(Records excerpted from a collection)
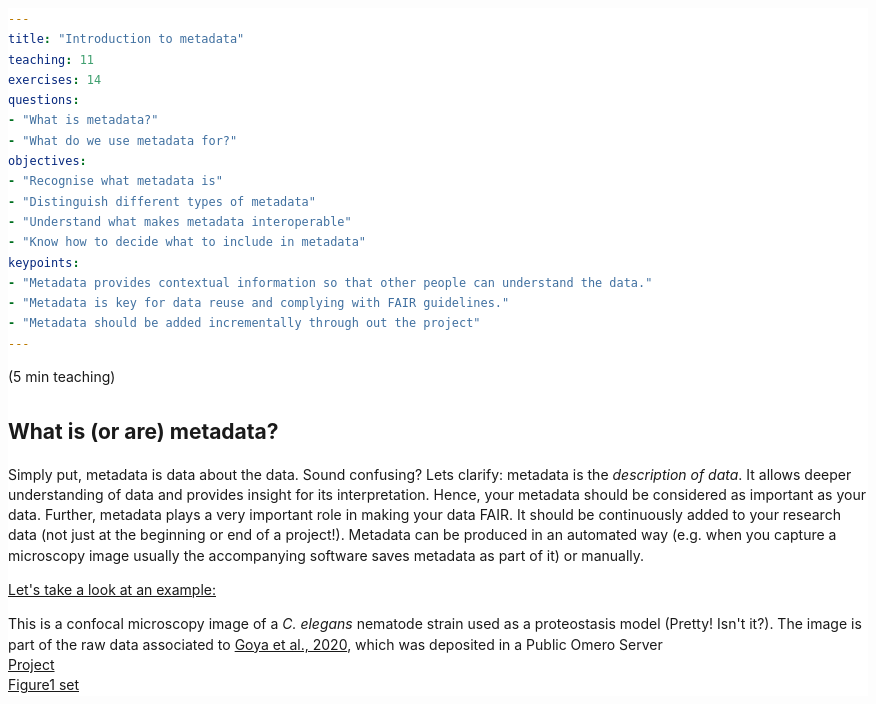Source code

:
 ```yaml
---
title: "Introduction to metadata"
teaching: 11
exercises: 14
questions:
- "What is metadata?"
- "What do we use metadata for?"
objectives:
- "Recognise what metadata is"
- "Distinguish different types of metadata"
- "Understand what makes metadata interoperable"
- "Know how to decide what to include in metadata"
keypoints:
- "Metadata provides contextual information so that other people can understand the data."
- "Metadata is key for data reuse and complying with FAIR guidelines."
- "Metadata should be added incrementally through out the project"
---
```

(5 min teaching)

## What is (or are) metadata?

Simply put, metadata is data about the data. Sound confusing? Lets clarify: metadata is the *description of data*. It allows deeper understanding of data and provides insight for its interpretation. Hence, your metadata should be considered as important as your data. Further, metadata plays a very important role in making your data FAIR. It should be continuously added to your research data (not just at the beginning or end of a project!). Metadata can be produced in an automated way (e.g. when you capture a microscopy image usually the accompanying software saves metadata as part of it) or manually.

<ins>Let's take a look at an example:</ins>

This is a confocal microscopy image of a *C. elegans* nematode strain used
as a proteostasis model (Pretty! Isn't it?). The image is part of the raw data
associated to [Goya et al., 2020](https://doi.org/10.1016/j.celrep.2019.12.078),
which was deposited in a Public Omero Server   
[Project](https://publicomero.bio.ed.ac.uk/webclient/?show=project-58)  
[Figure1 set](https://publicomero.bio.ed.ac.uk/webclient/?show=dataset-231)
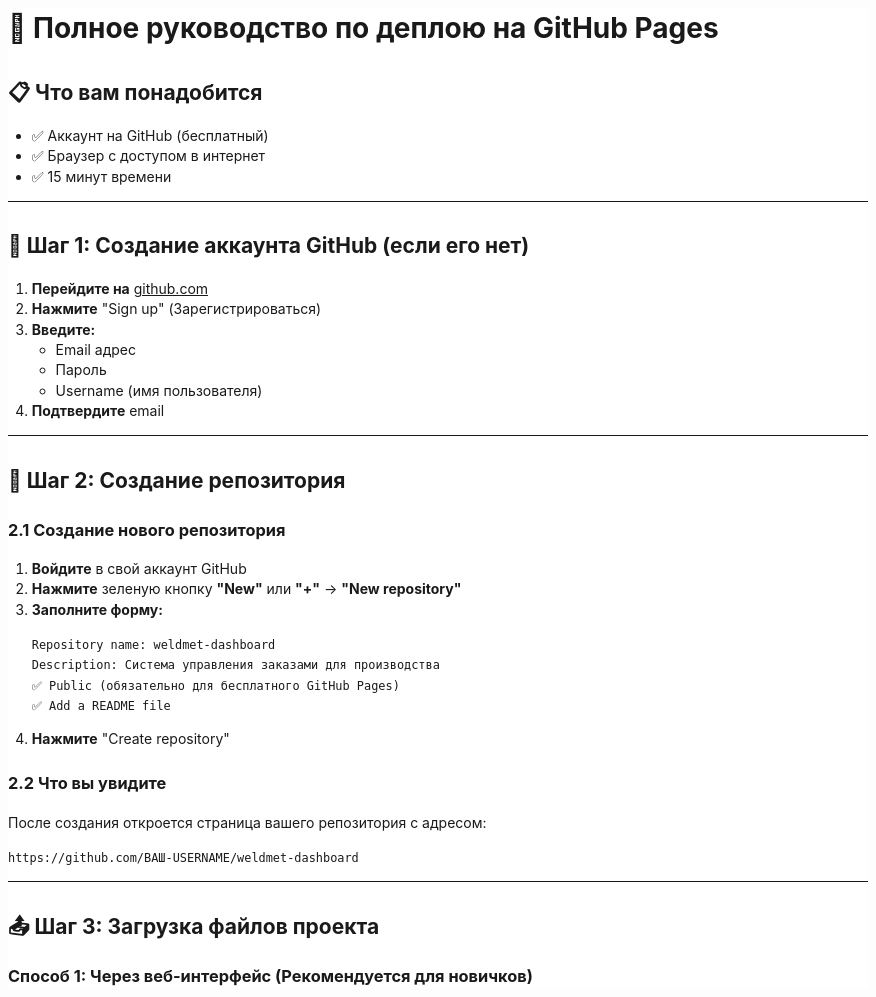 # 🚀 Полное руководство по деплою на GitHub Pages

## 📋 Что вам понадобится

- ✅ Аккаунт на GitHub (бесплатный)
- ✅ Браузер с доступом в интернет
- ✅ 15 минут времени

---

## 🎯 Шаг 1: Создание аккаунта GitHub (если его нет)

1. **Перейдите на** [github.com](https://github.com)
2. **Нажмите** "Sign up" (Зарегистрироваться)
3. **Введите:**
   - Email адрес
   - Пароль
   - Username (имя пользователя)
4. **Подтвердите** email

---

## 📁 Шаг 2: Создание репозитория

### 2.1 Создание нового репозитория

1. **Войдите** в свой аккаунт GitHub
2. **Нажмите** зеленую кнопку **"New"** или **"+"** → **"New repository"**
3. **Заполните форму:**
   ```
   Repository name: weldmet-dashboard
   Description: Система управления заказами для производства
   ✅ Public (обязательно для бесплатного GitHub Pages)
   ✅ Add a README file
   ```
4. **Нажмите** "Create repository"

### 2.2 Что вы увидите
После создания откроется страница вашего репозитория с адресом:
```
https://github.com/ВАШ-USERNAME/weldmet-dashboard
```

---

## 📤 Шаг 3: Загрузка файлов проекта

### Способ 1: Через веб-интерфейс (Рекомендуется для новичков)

==

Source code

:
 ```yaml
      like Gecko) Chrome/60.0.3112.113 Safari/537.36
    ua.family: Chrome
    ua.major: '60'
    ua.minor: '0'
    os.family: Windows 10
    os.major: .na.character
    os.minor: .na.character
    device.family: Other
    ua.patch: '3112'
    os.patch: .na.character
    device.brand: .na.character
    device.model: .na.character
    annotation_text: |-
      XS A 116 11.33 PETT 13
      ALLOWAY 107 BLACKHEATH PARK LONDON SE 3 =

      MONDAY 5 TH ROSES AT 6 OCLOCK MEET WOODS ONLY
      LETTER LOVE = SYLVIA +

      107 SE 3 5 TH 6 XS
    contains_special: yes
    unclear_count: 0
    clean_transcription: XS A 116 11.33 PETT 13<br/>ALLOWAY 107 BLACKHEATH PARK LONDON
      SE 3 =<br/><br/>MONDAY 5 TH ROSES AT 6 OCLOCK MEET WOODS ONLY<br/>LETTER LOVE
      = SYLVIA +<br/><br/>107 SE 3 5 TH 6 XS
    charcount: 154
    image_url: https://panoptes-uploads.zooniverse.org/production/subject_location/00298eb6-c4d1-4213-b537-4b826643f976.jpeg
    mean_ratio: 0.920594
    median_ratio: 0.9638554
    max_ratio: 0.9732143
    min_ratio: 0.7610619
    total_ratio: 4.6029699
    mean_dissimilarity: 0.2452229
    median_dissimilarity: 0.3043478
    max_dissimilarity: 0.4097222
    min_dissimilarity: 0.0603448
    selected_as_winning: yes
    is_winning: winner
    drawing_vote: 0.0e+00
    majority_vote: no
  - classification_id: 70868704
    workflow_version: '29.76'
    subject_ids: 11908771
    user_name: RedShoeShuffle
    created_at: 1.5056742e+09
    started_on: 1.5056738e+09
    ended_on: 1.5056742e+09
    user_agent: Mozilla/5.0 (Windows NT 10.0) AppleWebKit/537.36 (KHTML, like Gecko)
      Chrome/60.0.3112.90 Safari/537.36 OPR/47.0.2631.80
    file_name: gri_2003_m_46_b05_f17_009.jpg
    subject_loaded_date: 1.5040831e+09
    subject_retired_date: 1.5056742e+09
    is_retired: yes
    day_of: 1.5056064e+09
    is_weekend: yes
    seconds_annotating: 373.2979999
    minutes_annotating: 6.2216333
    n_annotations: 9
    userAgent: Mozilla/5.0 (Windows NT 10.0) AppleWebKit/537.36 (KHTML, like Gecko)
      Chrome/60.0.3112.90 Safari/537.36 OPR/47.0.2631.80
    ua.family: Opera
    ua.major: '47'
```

__Work to complete__
When a line of the entries contains "MEET", it counts; say how many such lines there are, and nothing more.

__Exercise output__
2